Atatürk bir defasında 13 Ocak 1921 günü T.B.M.M. kürsüsünden şöyle seslenmiştir:
"Namık Kemal demiştir ki:
Vatanın bağrına düşman dayadı hançerini
Yok mudur kurtaracak bahtı kara mâderini?"
İşte bu kürsüden, bu meclis-i Ali`nin reisi sıfatıyla hey`et-i alinizi teşkil den bütün azanın her biri namına ve bütün millet namına diyorum ki:
"Vatanın bağrına düşman dayasın hançerini,
Bulunur kurtaracak baht-ı kara maderini." (Atatürk`ün Söylev ve Demeçleri cilt.1 s. 154)

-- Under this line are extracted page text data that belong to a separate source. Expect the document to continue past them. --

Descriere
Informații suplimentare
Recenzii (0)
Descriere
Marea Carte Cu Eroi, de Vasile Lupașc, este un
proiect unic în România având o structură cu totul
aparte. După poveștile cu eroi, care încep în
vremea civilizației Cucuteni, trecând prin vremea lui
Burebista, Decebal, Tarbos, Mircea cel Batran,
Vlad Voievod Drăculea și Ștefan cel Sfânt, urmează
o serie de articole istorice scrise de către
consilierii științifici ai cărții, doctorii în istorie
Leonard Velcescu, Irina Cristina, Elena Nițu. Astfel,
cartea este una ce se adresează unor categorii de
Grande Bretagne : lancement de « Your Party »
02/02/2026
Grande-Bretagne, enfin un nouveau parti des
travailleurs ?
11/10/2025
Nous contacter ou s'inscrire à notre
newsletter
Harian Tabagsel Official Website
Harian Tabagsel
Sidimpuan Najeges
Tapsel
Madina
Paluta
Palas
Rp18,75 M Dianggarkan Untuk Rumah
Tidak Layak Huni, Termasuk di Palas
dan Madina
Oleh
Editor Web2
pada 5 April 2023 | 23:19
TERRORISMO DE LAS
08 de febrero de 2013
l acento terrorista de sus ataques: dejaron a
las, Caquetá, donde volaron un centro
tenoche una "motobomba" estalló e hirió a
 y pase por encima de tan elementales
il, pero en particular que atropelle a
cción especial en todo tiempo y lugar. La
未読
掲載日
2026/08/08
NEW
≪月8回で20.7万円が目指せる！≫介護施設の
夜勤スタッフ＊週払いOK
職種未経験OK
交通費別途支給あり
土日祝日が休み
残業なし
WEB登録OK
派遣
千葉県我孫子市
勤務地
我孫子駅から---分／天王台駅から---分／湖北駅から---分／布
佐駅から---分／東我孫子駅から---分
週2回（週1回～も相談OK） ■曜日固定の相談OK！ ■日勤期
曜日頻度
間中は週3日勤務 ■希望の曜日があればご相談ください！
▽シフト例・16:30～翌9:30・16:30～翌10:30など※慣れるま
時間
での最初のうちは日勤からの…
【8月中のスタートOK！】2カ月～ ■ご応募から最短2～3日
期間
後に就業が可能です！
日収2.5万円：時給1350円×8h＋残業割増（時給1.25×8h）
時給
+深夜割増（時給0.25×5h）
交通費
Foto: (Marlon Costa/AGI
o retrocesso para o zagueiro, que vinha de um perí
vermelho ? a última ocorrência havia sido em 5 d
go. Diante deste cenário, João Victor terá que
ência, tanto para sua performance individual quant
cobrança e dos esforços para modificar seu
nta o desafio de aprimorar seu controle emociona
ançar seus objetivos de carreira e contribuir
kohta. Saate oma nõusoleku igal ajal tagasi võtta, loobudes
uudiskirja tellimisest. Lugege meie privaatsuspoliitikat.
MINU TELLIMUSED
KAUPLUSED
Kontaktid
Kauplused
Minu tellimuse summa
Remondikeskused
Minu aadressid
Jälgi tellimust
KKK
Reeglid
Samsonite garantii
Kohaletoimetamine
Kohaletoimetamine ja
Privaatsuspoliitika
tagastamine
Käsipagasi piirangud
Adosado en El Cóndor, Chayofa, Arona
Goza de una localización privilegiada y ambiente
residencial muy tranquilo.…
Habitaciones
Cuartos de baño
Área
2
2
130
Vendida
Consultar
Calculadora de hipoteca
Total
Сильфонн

Atatürk, İkinci İnönü zaferinin kazanılması dolayısıyla kendilerine bir tebrik telgrafı gönderen Namık Kemal`in oğlu Ali Ekrem BOLAYIR Bey`e vermiş olduğu cevapta şöyle diyordu:
"Anadolu`nun ruhu, bütün feyz_i mukavemetini aba_i tarihinden almıştır. Bize bu mukaddes feyzi nefh eden ervah_ı evdad arasında mükerrem babanızın pek büyük mevkii vardır. Mecruh vatanın halasü istiklali için ölmek yolunda bu günkü nesle ta`limi fedakari eden Büyük Kemal hakkında tekrir_i tazimata vesile olan telgrafnamenize arz-ı şükran-ı mahsus eylerim efendim." 10 Nisan 1337 T.B.M.M Reisi M. Kemal
Atatürk Milli Mücadeleye katılmak üzere İnebolu`ya gelen M. Emin YURDAKUL` a şu telgrafı çekmiştir:
"İnebolu`ya Milli Şairimiz Mehmet Emin Beyefendiye:
"Türk milliyetperverliğinin ilahi mübeşşiri olan şiirleriniz bu günkü mücadelemizin ruh-u hamasetine ufk-u tulu olmuştur. Teşriflerinizden duyduğum memnuniyeti beyan ile sizi milletimizin büyük babası olarak selamlarım" 1 Nisan 1337 T.B.M.M. Reisi M. Kemal
Daha ileriki yıllarda yaptığı bir konuşmada, Mehmet Emin`in ilk defa Manastır Askeri Lisesinde öğrenci iken okuduğu:
"Ben bir Türk`üm dinim cinsim uludur…" dizesiyle başlayan manzumesinin, kendisinde, milli duyguların uyanışını nasıl etkilediğini anlatmıştır. (Prof. Dr. A. MUMCU ve arkdş. Atatürk İlkeleri ve İnkılâpları Tarihi 2 / 201)
Atatürk`ün fikri dünyasının oluşmasında bu büyük üç Türk Düşünürünün (N. Kemal, M. E.Yurdakul ve Z.Gökalp) büyük etkileri olmuştur. Bilhassa "Türkçülüğün Esasları"nı yazan Ziya Gökalp, Atatürk`ün yaptığı inkılâpların ve Yeni Türk devletinin arkasındaki entel bir güç olarak yerini almıştır.